While it may be the first "extended-range electric vehicle" ever sold in volume, the 2012 Chevrolet Volt cuts no corners on safety. It has been awarded top scores and the best ratings from both the Insurance Institute for Highway Safety (IIHS) and the National Highway Traffic Safety Administration (NHTSA). That means it ranks among the safest cars on the market, period.
GM engineers subjected the Volt to all standard crash-safety tests, paying particular attention to the T-shaped lithium-ion battery pack that sits in the tunnel and under the rear seats. That pack is strengthened with beams that transfer crash loads straight through it and into the rest of the car's structure.
During the fall of 2011, a fire in a Volt sitting in a wrecking yard--three weeks after it was destroyed by the NHTSA in a crash test--brought GM a lot of unwelcome media attention. The company noted that the wrecked car's battery pack had not been drained of its energy, as gasoline tanks in wrecked cars are routinely drained.

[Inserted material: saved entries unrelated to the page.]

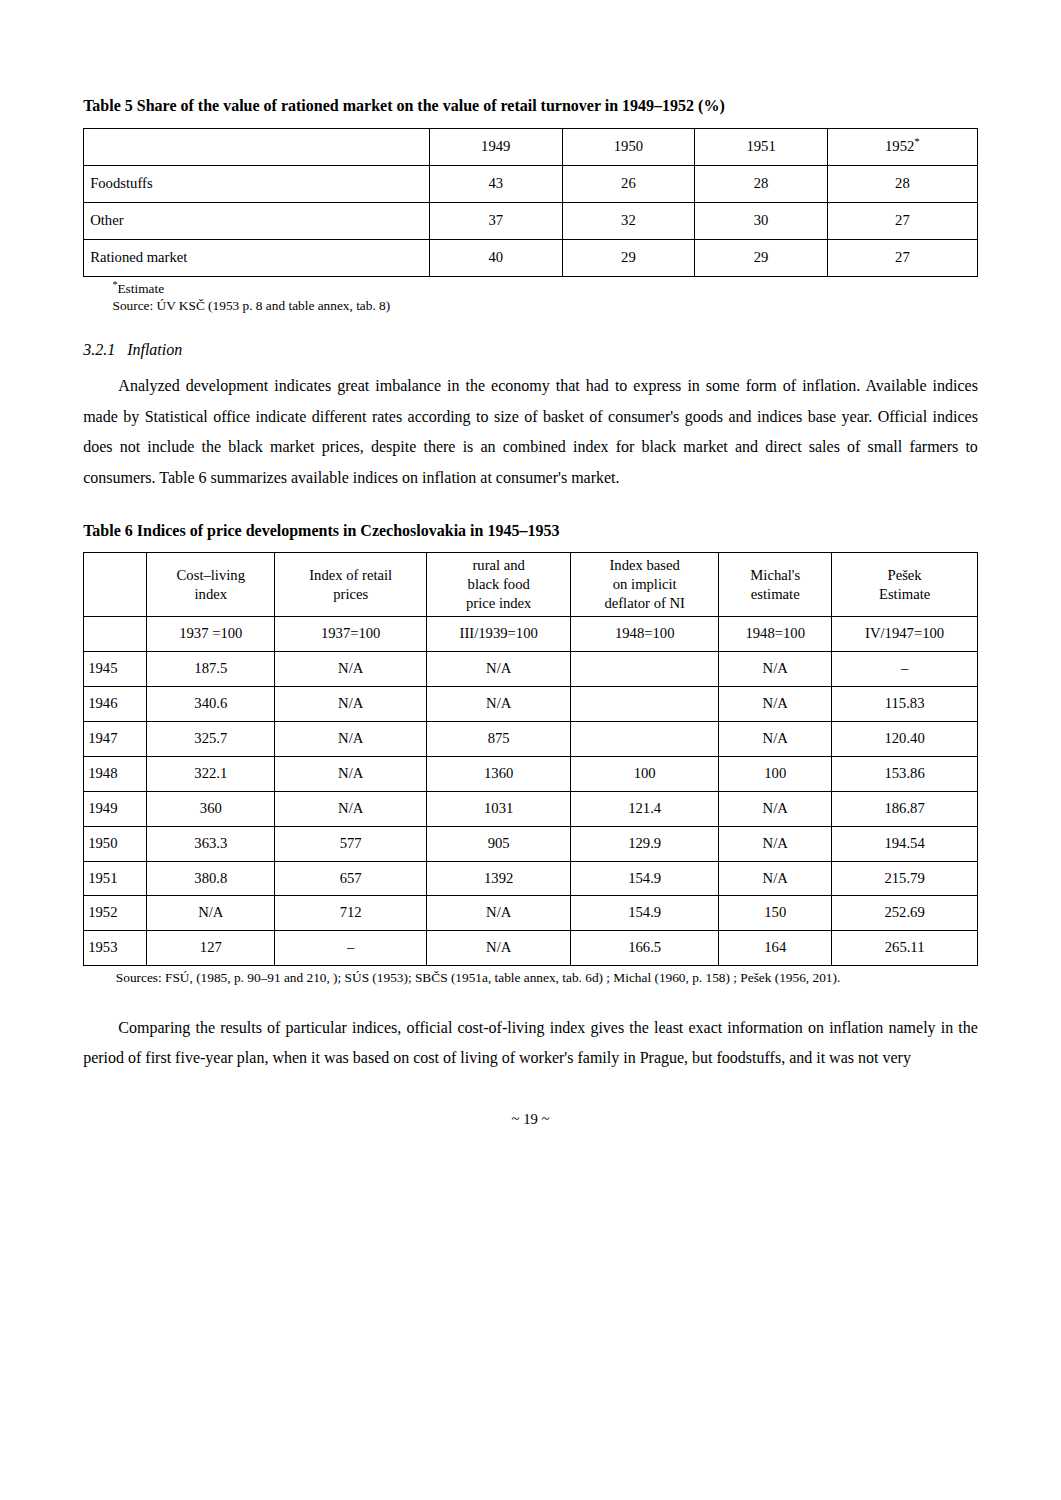Table 5 Share of the value of rationed market on the value of retail turnover in 1949–1952 (%)
| | 1949 | 1950 | 1951 | 1952 * |
| Foodstuffs | 43 | 26 | 28 | 28 |
| Other | 37 | 32 | 30 | 27 |
| Rationed market | 40 | 29 | 29 | 27 |
*Estimate
Source: ÚV KSČ (1953 p. 8 and table annex, tab. 8)
3.2.1 Inflation
Analyzed development indicates great imbalance in the economy that had to express in some form of inflation. Available indices made by Statistical office indicate different rates according to size of basket of consumer's goods and indices base year. Official indices does not include the black market prices, despite there is an combined index for black market and direct sales of small farmers to consumers. Table 6 summarizes available indices on inflation at consumer's market.
Table 6 Indices of price developments in Czechoslovakia in 1945–1953
| | Cost–living index | Index of retail prices | rural and black food price index | Index based on implicit deflator of NI | Michal's estimate | Pešek Estimate |
| --- | --- | --- | --- | --- | --- | --- |
| | 1937 =100 | 1937=100 | III/1939=100 | 1948=100 | 1948=100 | IV/1947=100 |
| 1945 | 187.5 | N/A | N/A | | N/A | – |
| 1946 | 340.6 | N/A | N/A | | N/A | 115.83 |
| 1947 | 325.7 | N/A | 875 | | N/A | 120.40 |
| 1948 | 322.1 | N/A | 1360 | 100 | 100 | 153.86 |
| 1949 | 360 | N/A | 1031 | 121.4 | N/A | 186.87 |
| 1950 | 363.3 | 577 | 905 | 129.9 | N/A | 194.54 |
| 1951 | 380.8 | 657 | 1392 | 154.9 | N/A | 215.79 |
| 1952 | N/A | 712 | N/A | 154.9 | 150 | 252.69 |
| 1953 | 127 | – | N/A | 166.5 | 164 | 265.11 |
Sources: FSÚ, (1985, p. 90–91 and 210, ); SÚS (1953); SBČS (1951a, table annex, tab. 6d) ; Michal (1960, p. 158) ; Pešek (1956, 201).
Comparing the results of particular indices, official cost-of-living index gives the least exact information on inflation namely in the period of first five-year plan, when it was based on cost of living of worker's family in Prague, but foodstuffs, and it was not very
~ 19 ~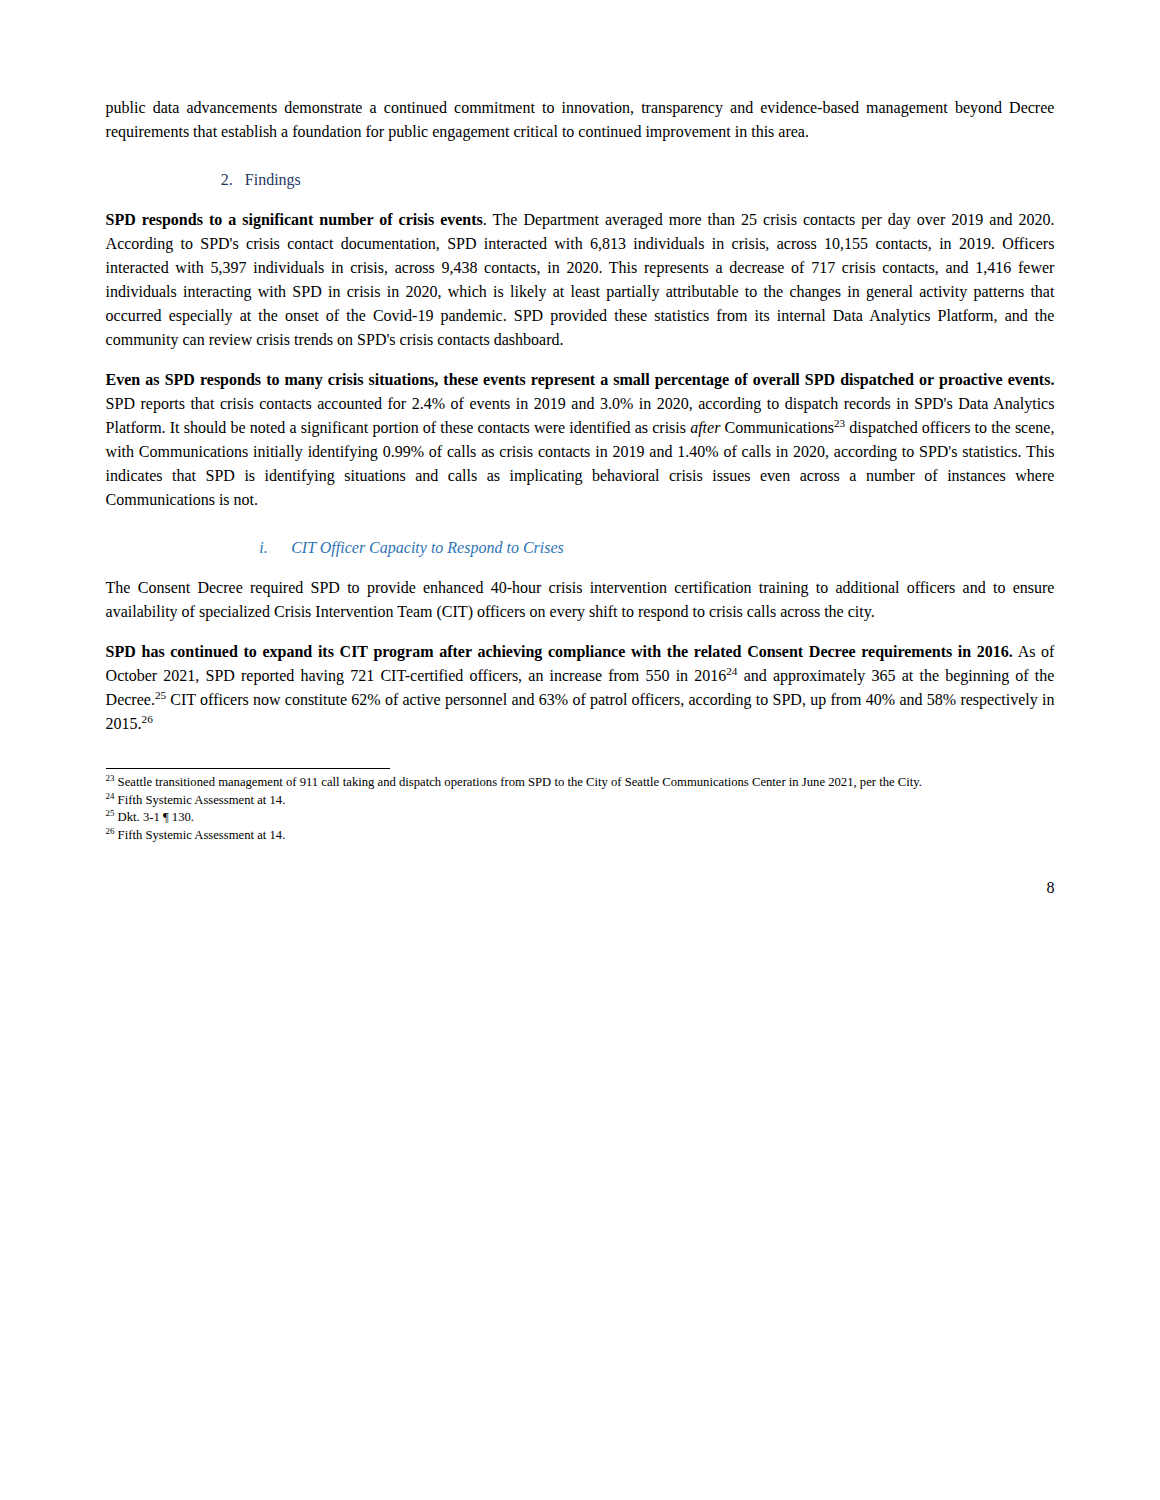public data advancements demonstrate a continued commitment to innovation, transparency and evidence-based management beyond Decree requirements that establish a foundation for public engagement critical to continued improvement in this area.
2. Findings
SPD responds to a significant number of crisis events. The Department averaged more than 25 crisis contacts per day over 2019 and 2020. According to SPD's crisis contact documentation, SPD interacted with 6,813 individuals in crisis, across 10,155 contacts, in 2019. Officers interacted with 5,397 individuals in crisis, across 9,438 contacts, in 2020. This represents a decrease of 717 crisis contacts, and 1,416 fewer individuals interacting with SPD in crisis in 2020, which is likely at least partially attributable to the changes in general activity patterns that occurred especially at the onset of the Covid-19 pandemic. SPD provided these statistics from its internal Data Analytics Platform, and the community can review crisis trends on SPD's crisis contacts dashboard.
Even as SPD responds to many crisis situations, these events represent a small percentage of overall SPD dispatched or proactive events. SPD reports that crisis contacts accounted for 2.4% of events in 2019 and 3.0% in 2020, according to dispatch records in SPD's Data Analytics Platform. It should be noted a significant portion of these contacts were identified as crisis after Communications23 dispatched officers to the scene, with Communications initially identifying 0.99% of calls as crisis contacts in 2019 and 1.40% of calls in 2020, according to SPD's statistics. This indicates that SPD is identifying situations and calls as implicating behavioral crisis issues even across a number of instances where Communications is not.
i. CIT Officer Capacity to Respond to Crises
The Consent Decree required SPD to provide enhanced 40-hour crisis intervention certification training to additional officers and to ensure availability of specialized Crisis Intervention Team (CIT) officers on every shift to respond to crisis calls across the city.
SPD has continued to expand its CIT program after achieving compliance with the related Consent Decree requirements in 2016. As of October 2021, SPD reported having 721 CIT-certified officers, an increase from 550 in 201624 and approximately 365 at the beginning of the Decree.25 CIT officers now constitute 62% of active personnel and 63% of patrol officers, according to SPD, up from 40% and 58% respectively in 2015.26
23 Seattle transitioned management of 911 call taking and dispatch operations from SPD to the City of Seattle Communications Center in June 2021, per the City.
24 Fifth Systemic Assessment at 14.
25 Dkt. 3-1 ¶ 130.
26 Fifth Systemic Assessment at 14.
8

GM and the NHTSA are working together to identify the cause of the fire, and it's possible that 2011 and 2012 Volts may be recalled if the investigation shows that additional safety measures are required. It's worth noting, however, that conventional cars in the U.S. experience roughly 250,000 gasoline fires per year--many of those during the accident, not three weeks later.
Inside, eight airbags protect the Volt's four passengers. In front, dashboard and side airbags are joined by knee bolsters, and side air curtains stretch the full length of the passenger compartment.
The usual list of electronic safety measures--including anti-lock brakes, stability and traction control, and other systems--keep the 2012 Volt well behaved. Every Volt is fitted with GM's OnStar telecommunications system, which for 2012 includes three years of free service.
The 2012 Volt has a user-activated "chirping" noise that the driver can trigger by pulling the indicator lever, giving the driver a way to alert pedestrians if the car is approaching quietly. It does not have an automatic noise generator, as some other hybrid or electric-drive cars now do.
The 2012 Chevrolet Volt has received top ratings for crash safety, though a single battery pack fire weeks after one Volt was wrecked is being investigated.